▶ _EXERCISE DETAILS_:
Go to the line in the entries below that holds "Page size: 1500x844." and repeat exactly from there through the line that holds "Page size: 1746x1180.", inclusive.

▶ _DATA PROVIDED_:
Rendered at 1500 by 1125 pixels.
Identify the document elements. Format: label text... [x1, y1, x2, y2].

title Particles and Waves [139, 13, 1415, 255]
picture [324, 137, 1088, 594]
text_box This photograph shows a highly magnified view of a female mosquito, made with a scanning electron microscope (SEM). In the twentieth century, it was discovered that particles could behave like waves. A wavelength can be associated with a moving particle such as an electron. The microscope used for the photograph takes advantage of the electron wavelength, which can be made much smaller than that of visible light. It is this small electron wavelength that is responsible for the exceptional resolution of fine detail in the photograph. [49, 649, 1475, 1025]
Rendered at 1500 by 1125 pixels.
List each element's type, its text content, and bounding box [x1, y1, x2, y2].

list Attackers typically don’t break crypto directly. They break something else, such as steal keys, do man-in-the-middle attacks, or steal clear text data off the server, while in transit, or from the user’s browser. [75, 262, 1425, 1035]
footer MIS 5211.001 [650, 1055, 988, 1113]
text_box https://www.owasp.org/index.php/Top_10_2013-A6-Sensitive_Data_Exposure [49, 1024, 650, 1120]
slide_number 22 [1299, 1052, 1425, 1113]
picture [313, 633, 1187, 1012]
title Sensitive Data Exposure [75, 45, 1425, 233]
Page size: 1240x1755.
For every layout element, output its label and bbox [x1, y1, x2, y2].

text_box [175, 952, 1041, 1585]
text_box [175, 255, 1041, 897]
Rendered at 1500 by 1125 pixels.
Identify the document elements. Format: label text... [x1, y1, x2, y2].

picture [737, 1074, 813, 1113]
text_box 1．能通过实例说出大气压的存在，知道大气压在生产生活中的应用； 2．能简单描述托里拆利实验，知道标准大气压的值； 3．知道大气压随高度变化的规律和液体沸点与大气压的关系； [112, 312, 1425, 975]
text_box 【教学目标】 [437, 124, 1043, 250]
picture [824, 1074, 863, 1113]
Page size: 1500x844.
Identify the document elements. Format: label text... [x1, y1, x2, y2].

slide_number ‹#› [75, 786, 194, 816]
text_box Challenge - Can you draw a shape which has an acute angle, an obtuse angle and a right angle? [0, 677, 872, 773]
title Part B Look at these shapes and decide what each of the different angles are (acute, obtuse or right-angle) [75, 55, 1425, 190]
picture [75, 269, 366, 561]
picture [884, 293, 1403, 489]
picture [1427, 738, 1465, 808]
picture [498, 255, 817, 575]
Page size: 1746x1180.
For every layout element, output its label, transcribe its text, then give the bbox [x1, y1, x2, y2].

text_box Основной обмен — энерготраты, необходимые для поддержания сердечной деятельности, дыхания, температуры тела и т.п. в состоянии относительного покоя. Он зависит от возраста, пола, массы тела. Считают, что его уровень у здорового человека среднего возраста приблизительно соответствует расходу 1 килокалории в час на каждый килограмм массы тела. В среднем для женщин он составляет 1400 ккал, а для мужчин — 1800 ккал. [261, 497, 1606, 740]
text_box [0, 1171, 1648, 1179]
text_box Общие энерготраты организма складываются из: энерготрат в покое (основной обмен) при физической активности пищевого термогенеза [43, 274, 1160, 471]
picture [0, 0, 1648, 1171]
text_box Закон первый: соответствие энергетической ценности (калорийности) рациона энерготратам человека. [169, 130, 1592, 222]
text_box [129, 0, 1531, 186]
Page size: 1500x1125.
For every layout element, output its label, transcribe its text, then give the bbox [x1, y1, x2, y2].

▶ _RESULT_:
Page size: 1500x844.
Identify the document elements. Format: label text... [x1, y1, x2, y2].

slide_number ‹#› [75, 786, 194, 816]
text_box Challenge - Can you draw a shape which has an acute angle, an obtuse angle and a right angle? [0, 677, 872, 773]
title Part B Look at these shapes and decide what each of the different angles are (acute, obtuse or right-angle) [75, 55, 1425, 190]
picture [75, 269, 366, 561]
picture [884, 293, 1403, 489]
picture [1427, 738, 1465, 808]
picture [498, 255, 817, 575]
Page size: 1746x1180.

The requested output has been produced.